如今,由于对电力需求的不断增加,小型分布式发电(DG)系统正变得越来越普遍。小型DG系统通常建造在靠近最终用户的地方,它们利用不同的能源,如风能和太阳能。例如混合动力车、太阳能房、数据中心或偏远地区的医院,提供清洁、高效和可靠的电力对负载至关重要。在这样的系统中,通过电力电子变换器将功率从源侧分配到负载侧。在低功率和中等功率应用中,通常将这种任务分配给单相逆变器,在那里它们是连接到DC总线的源与连接到AC总线的负载之间的唯一接口。在以前的研究中,对单相逆变器的控制已经进行了很多工作;然而,由于独立系统的要求和变换器的时变特性,其控制器设计仍然相当困难,尤其是考虑到它在系统中实现的关键功能。部分设计挑战也是由于负载的不确定导致进一步复杂化的控制器设计。

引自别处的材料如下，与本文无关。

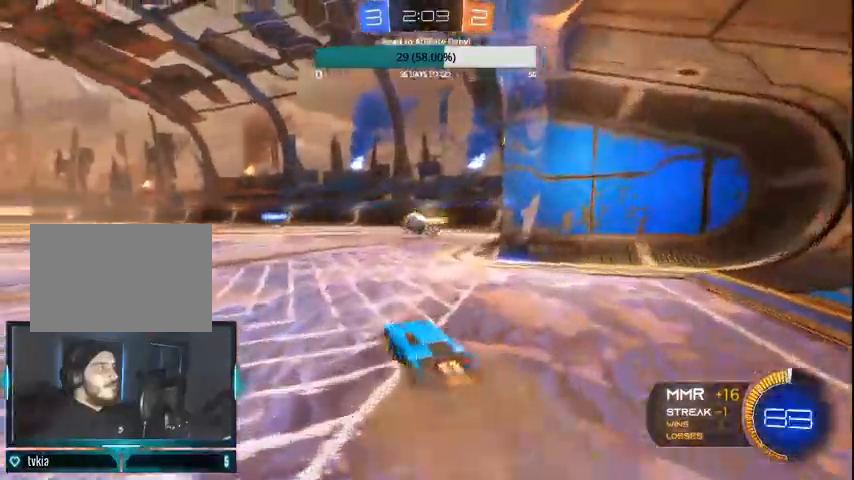
{"buttons": ["CIRCLE", "R2"], "left_stick": "left", "right_stick": "center", "events": [[167, "left_stick", "center"], [400, "left_stick", "left"]]}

本文提出了一种适用于中、低功率DG系统的单相逆变器的控制方法。该控制方法充分利用了目前三相变换器分析和控制设计中普遍采用的DQ变换。DQ变换的主要特征是能够提供单相逆变器的时不变模型。此外,在DQ框架下,逆变器的控制设计与DC-DC和三相变换器类似,使得在不同的运行条件下更容易获得优越的性能,同时实现鲁棒控制。
对于系统中的每个状态变量,变换至少需要两个独立的阶段,因此必须创建第二阶段。本文提出了一种基于逆变器实际电路的虚拟电路设计方法,以提供变换所需的第二阶段。通过对主邀请电路的状态变量进行微分,得到虚拟电路的状态变量。该微分算法可以在DSP上实现,因此不需要额外的硬件,更具有实际应用的吸引力和成本效益。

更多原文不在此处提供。